* start Material shown *

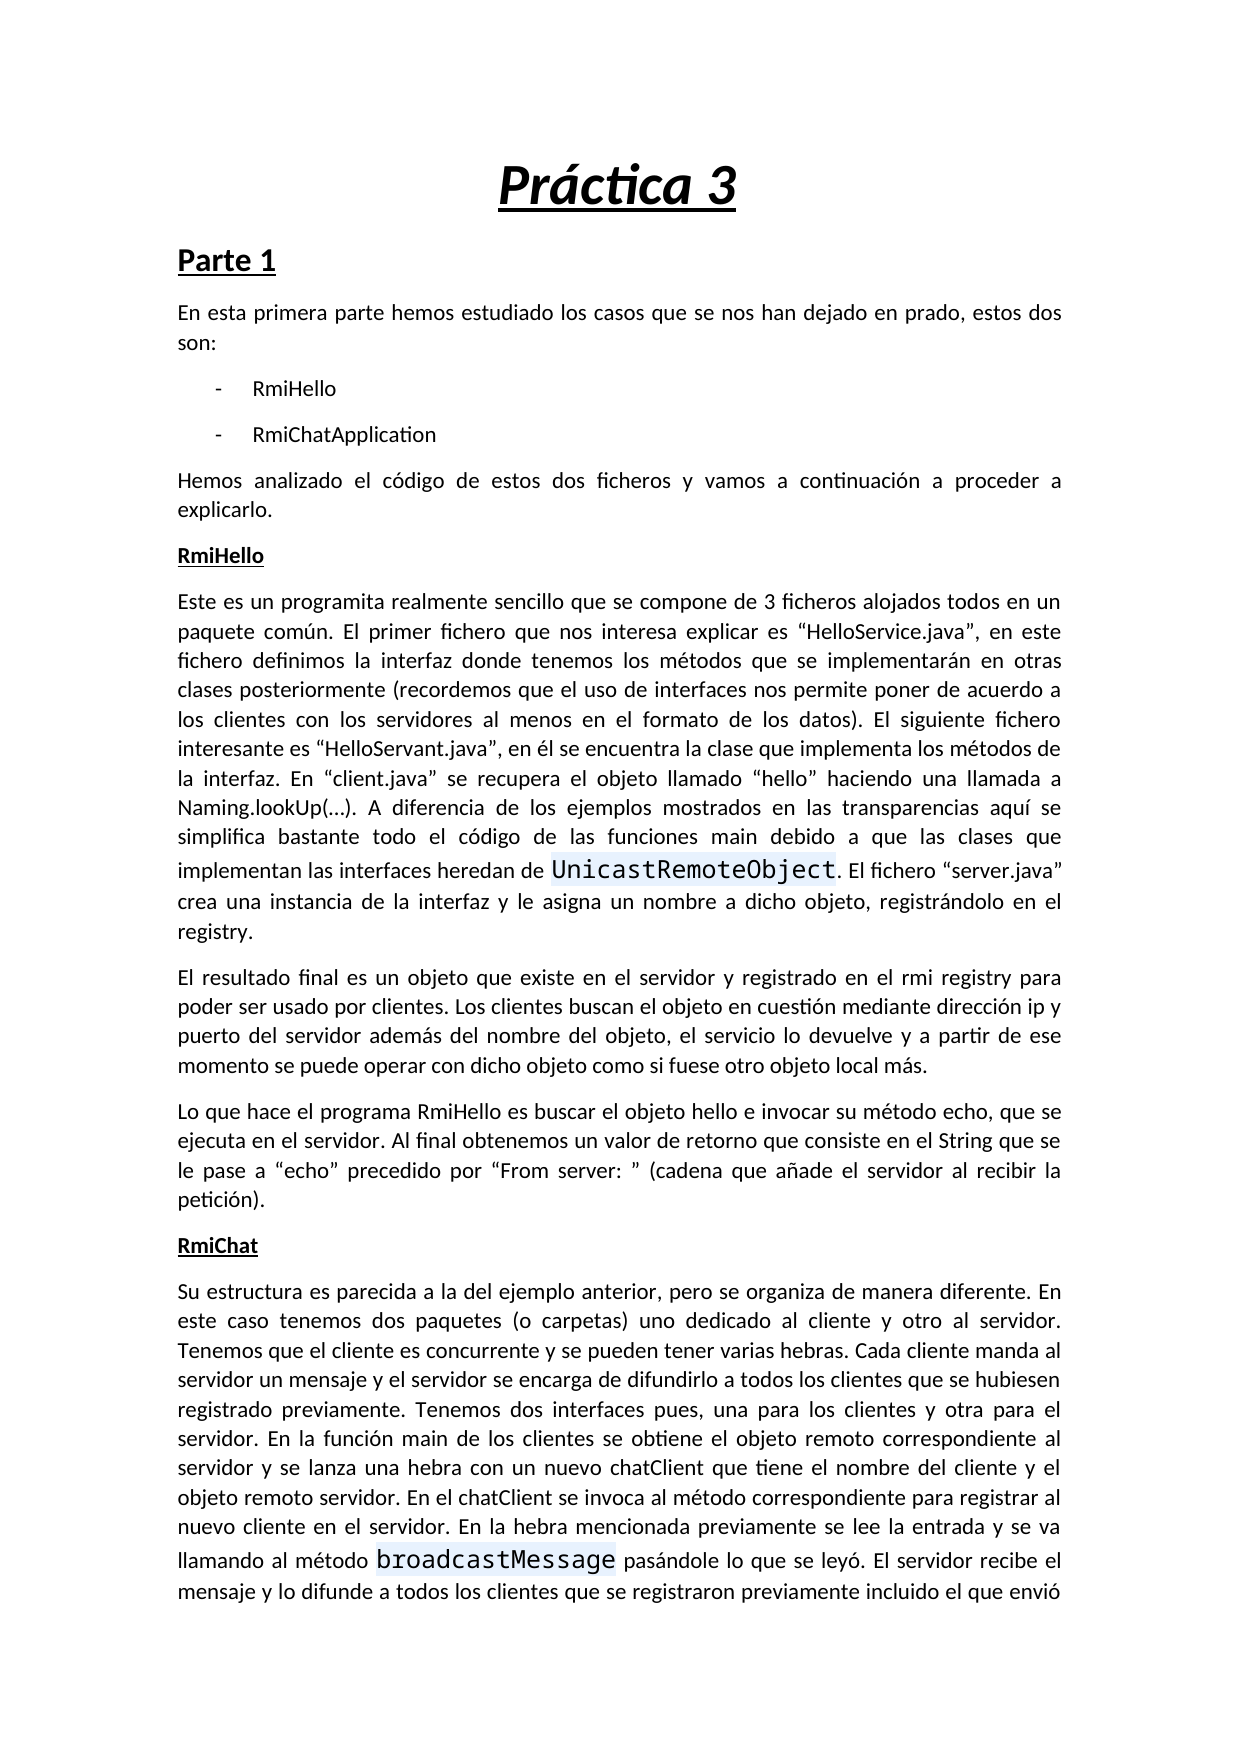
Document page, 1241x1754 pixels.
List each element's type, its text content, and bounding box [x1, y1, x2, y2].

text RmiChat [177, 1231, 1063, 1259]
list RmiHello [215, 374, 1063, 402]
text Este es un programita realmente sencillo que se compone de 3 ficheros alojados todos en un paquete común. El primer fichero que nos interesa explicar es “HelloService.java”, en este fichero definimos la interfaz donde tenemos los métodos que se implementarán en otras clases posteriormente (recordemos que el uso de interfaces nos permite poner de acuerdo a los clientes con los servidores al menos en el formato de los datos). El siguiente fichero interesante es “HelloServant.java”, en él se encuentra la clase que implementa los métodos de la interfaz. En “client.java” se recupera el objeto llamado “hello” haciendo una llamada a Naming.lookUp(…). A diferencia de los ejemplos mostrados en las transparencias aquí se simplifica bastante todo el código de las funciones main debido a que las clases que implementan las interfaces heredan de UnicastRemoteObject. El fichero “server.java” crea una instancia de la interfaz y le asigna un nombre a dicho objeto, registrándolo en el registry. [177, 587, 1063, 945]
text Lo que hace el programa RmiHello es buscar el objeto hello e invocar su método echo, que se ejecuta en el servidor. Al final obtenemos un valor de retorno que consiste en el String que se le pase a “echo” precedido por “From server: ” (cadena que añade el servidor al recibir la petición). [177, 1097, 1063, 1213]
text En esta primera parte hemos estudiado los casos que se nos han dejado en prado, estos dos son: [177, 298, 1063, 356]
list RmiChatApplication [215, 420, 1063, 448]
text Práctica 3 [177, 148, 1063, 219]
text Su estructura es parecida a la del ejemplo anterior, pero se organiza de manera diferente. En este caso tenemos dos paquetes (o carpetas) uno dedicado al cliente y otro al servidor. Tenemos que el cliente es concurrente y se pueden tener varias hebras. Cada cliente manda al servidor un mensaje y el servidor se encarga de difundirlo a todos los clientes que se hubiesen registrado previamente. Tenemos dos interfaces pues, una para los clientes y otra para el servidor. En la función main de los clientes se obtiene el objeto remoto correspondiente al servidor y se lanza una hebra con un nuevo chatClient que tiene el nombre del cliente y el objeto remoto servidor. En el chatClient se invoca al método correspondiente para registrar al nuevo cliente en el servidor. En la hebra mencionada previamente se lee la entrada y se va llamando al método broadcastMessage pasándole lo que se leyó. El servidor recibe el mensaje y lo difunde a todos los clientes que se registraron previamente incluido el que envió [177, 1277, 1063, 1605]
text El resultado final es un objeto que existe en el servidor y registrado en el rmi registry para poder ser usado por clientes. Los clientes buscan el objeto en cuestión mediante dirección ip y puerto del servidor además del nombre del objeto, el servicio lo devuelve y a partir de ese momento se puede operar con dicho objeto como si fuese otro objeto local más. [177, 963, 1063, 1079]
text Parte 1 [177, 239, 1063, 280]
text RmiHello [177, 541, 1063, 569]
text Hemos analizado el código de estos dos ficheros y vamos a continuación a proceder a explicarlo. [177, 466, 1063, 523]
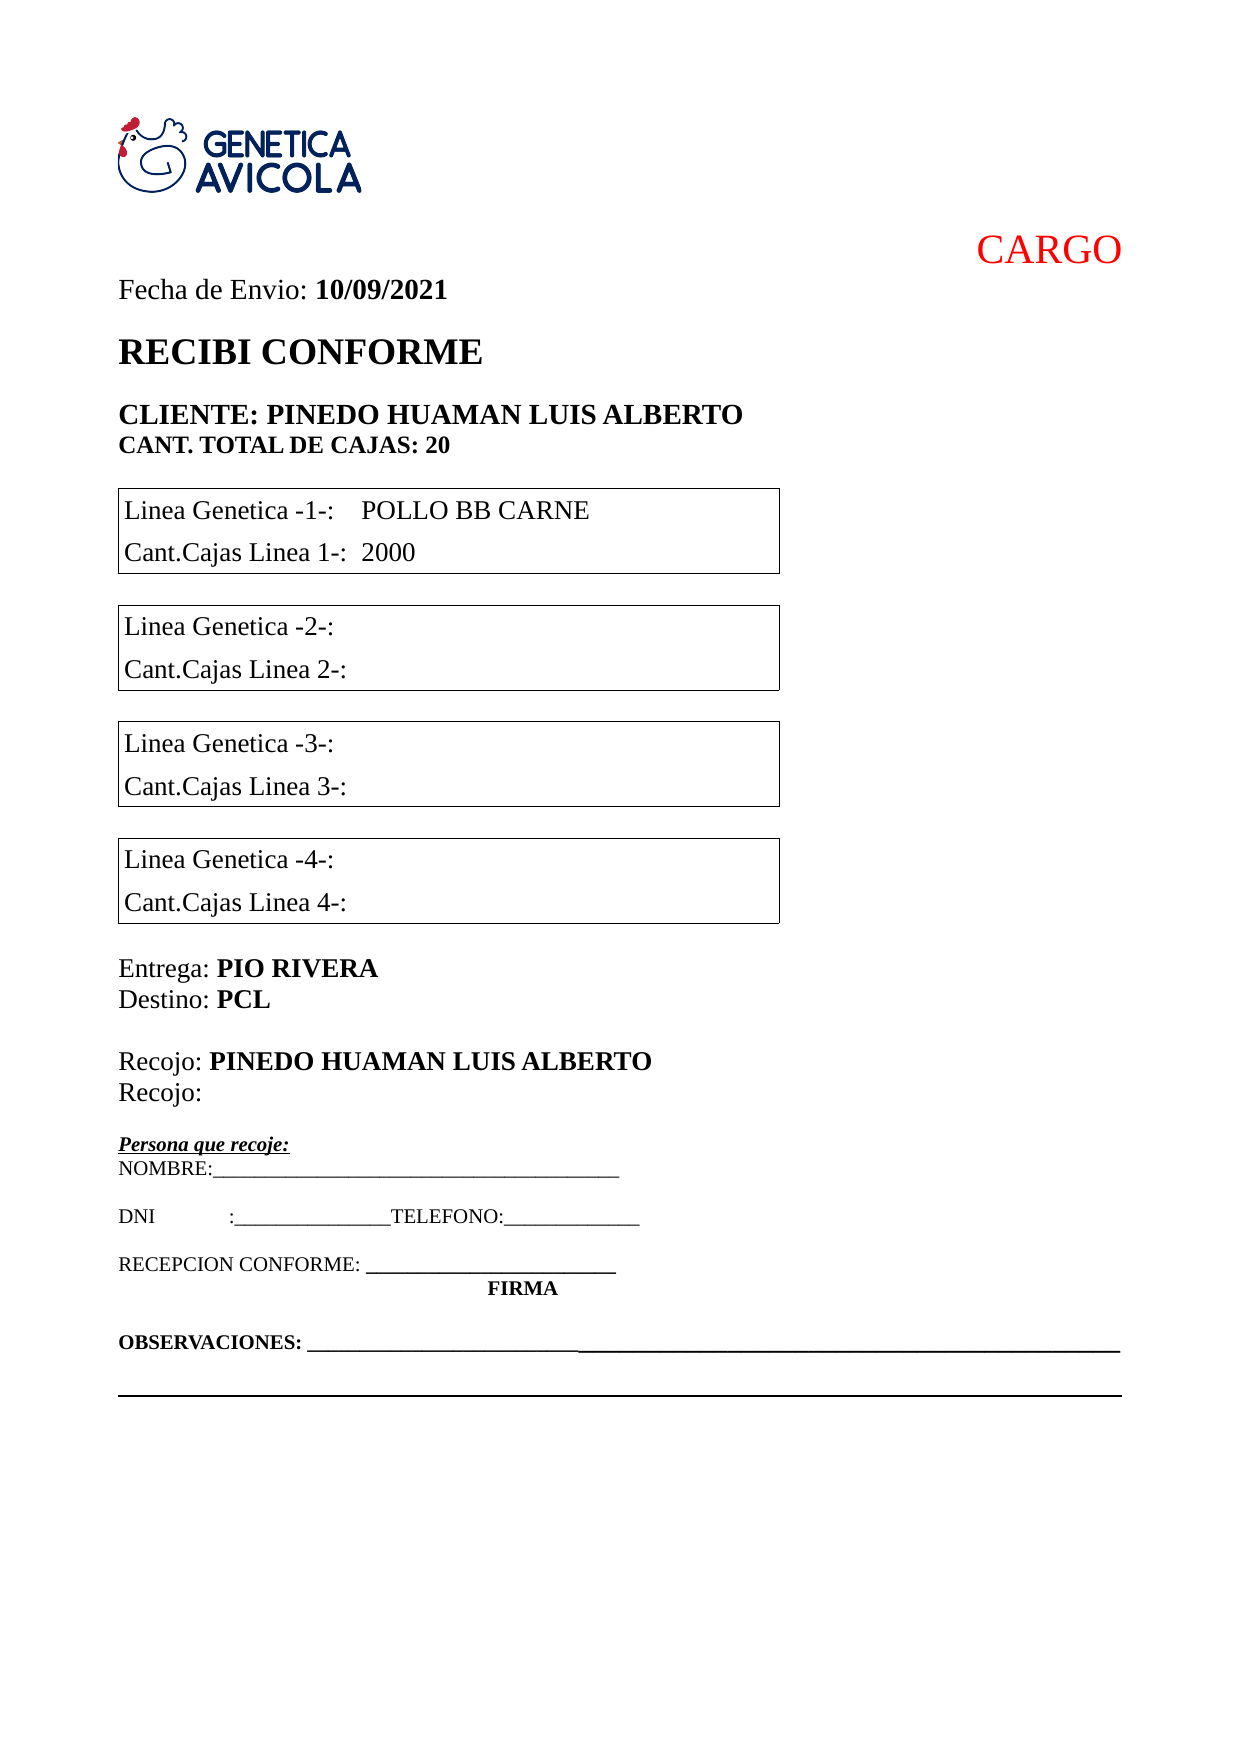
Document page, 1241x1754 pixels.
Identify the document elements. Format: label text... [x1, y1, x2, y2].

* end Material shown *

**What needs to be done**
Rewrite the material from its first line through the line containing "List each element's", replacing "bounding box" with "bounding rectangle" and changing nothing else. Leave the pictures out of your answer.

**Response below**
Document page, 1241x1754 pixels.
List each element's type, its text content, and bounding rectangle [x1, y1, x2, y2].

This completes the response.